Introduced rabbits are not a predator, however they out-compete and modify the vegetation required for food and habitat of the Western barred bandicoot. Rabbit populations also interfere with the litter size of bandicoots; a decrease in rabbit abundance will increase the litter sizes recorded for Western barred bandicoots.

A fence designed to exclude foxes and feral cats was constructed across a narrow neck of Heirisson Prong in 1990, intended to protect a 1200 ha area at the tip of the peninsula from exotic predators. The original population from Dorre Island consisted of 14 individuals. This area was a heavily monitored and managed area and provided a safe refuge area of 17 ha. Numbers fluctuated, with the highest number of 470 individuals recorded in 2006; fluctuations were directly linked to the invasion of foxes and cats within the controlled fenced area. Feral cats were believed primarily responsible for the local extinction of western barred bandicoots on Heirisson Prong in 2008.

== Conservation ==
Conservation efforts for the Western barred bandicoot have been ongoing since 1995, when 14 bandicoots derived from Dorre Island were reintroduced to Heirisson Prong. A fence designed to exclude foxes and feral cats was constructed across a narrow neck of Heirisson Prong in 1990, allowing a 1200 ha area of the tip of the peninsula to be rid of exotic predators.

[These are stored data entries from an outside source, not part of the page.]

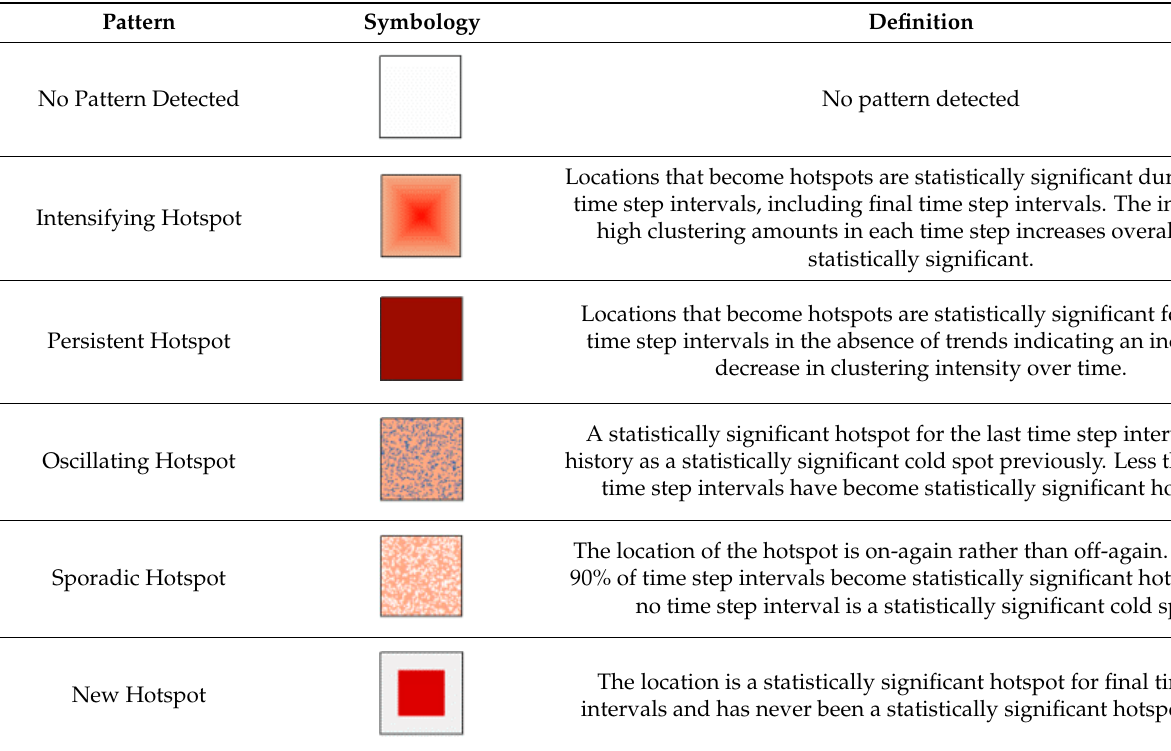
Table A1. Hotspot categories based on [44].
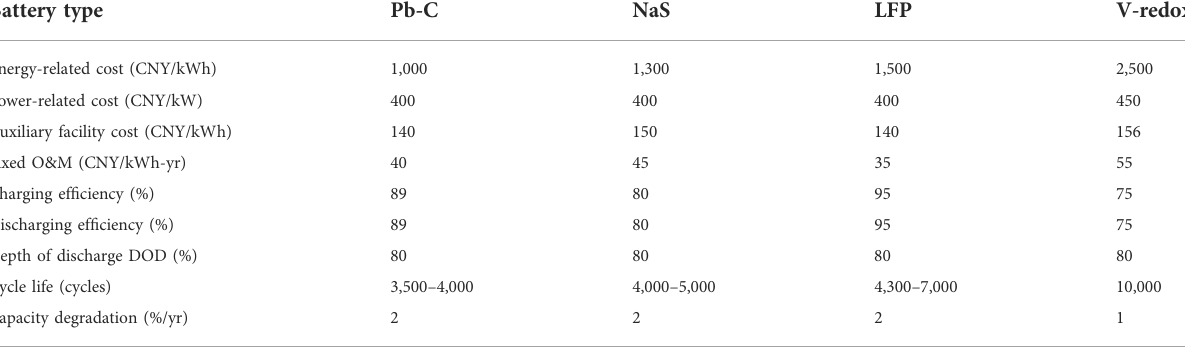
TABLE 1 Costs and technical performance parameters of four kinds of battery energy storage on the user side. Battery type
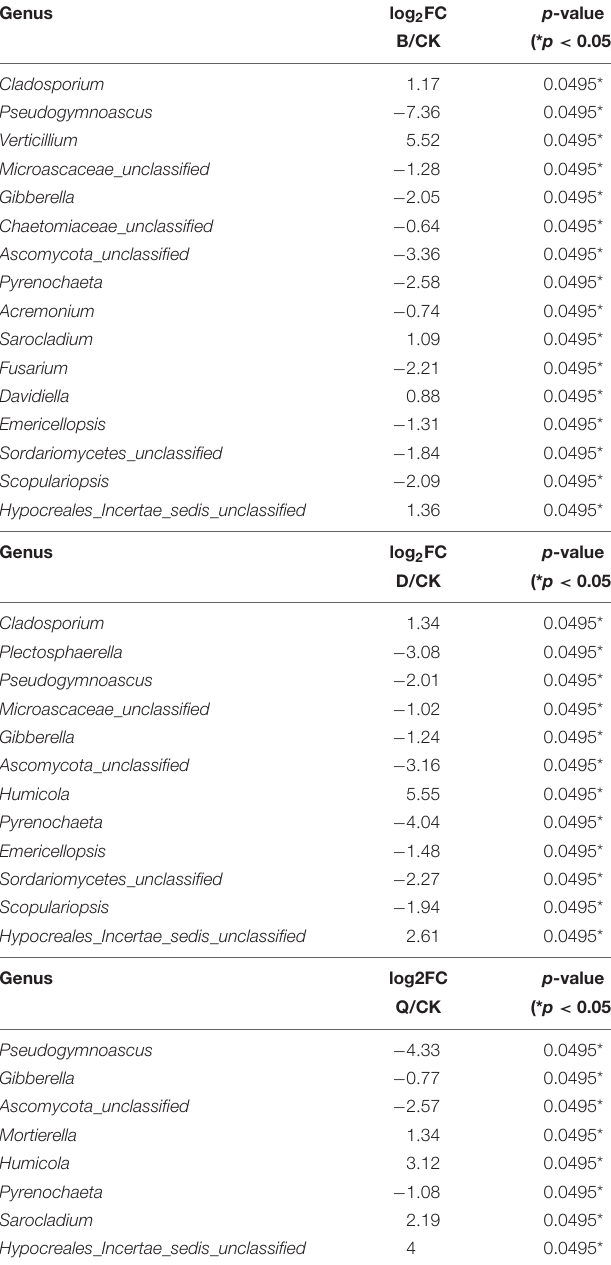
TABLE 3 | Comparison of fungal genus in different vegetable rotations and continuous tomato cropping substrates ( t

Low levels of genetic diversity can indicate vulnerability for conservation of endangered species. Captive breeding recovery programs will have higher success rates with an understanding of genetic data. Diversity losses of genetic drifting due to island bottle necking are likely to counteract the fitness of the species, leaving them vulnerable to diseases, which is already evident.

The few Western barred bandicoot population locations have restricted areas of occupancy, the species is highly susceptible to human activities, climate change, disease and predators, placing pressure on the species survival. These circumstances formulate the vulnerability of becoming critically endangered or extinct in a very short period of time.

=== Conservation listings ===

- International – Vulnerable;
  - The species was previously listed as rare (1982–1990), and endangered (1994–2008). On 16 March 2014 the IUCN updated the listing to Vulnerable D2.
- National – Endangered;
  - The species P.bougainville bougainville from Shark Bay is listed as endangered under the Australian Environment Protection and Biodiversity Conservation Act 1999 from 16 July 2000.
- National – Extinct;
  - The species P.bougainville fasciata, (eastern), Liverpool Plains Striped Bandicoot is listed as extinct under the Australian Environment Protection and Biodiversity Conservation Act 1999 from 16 July 2000.
- Western Australia – Vulnerable;
  - Vulnerable under the Biodiversity Conservation Act 2016 (Wildlife Conservation (Specially Protected Fauna) Notice 2018, schedule 3)
- South Australia – Endangered;
  - National Parks and Wildlife Act 1972—1.7.2015 Schedule 7
- Victoria – Extinct;
  - - Western Barred Bandicoot (eastern subspecies) Perameles bougainville fasciata Flora and Fauna Guarantee Act 1988.
- New South Wales – Extinct;
  - Perameles bougainville fasciata Gray, 1841 Western Barred Bandicoot (mainland) NSW Biodiversity Conservation Act 2016.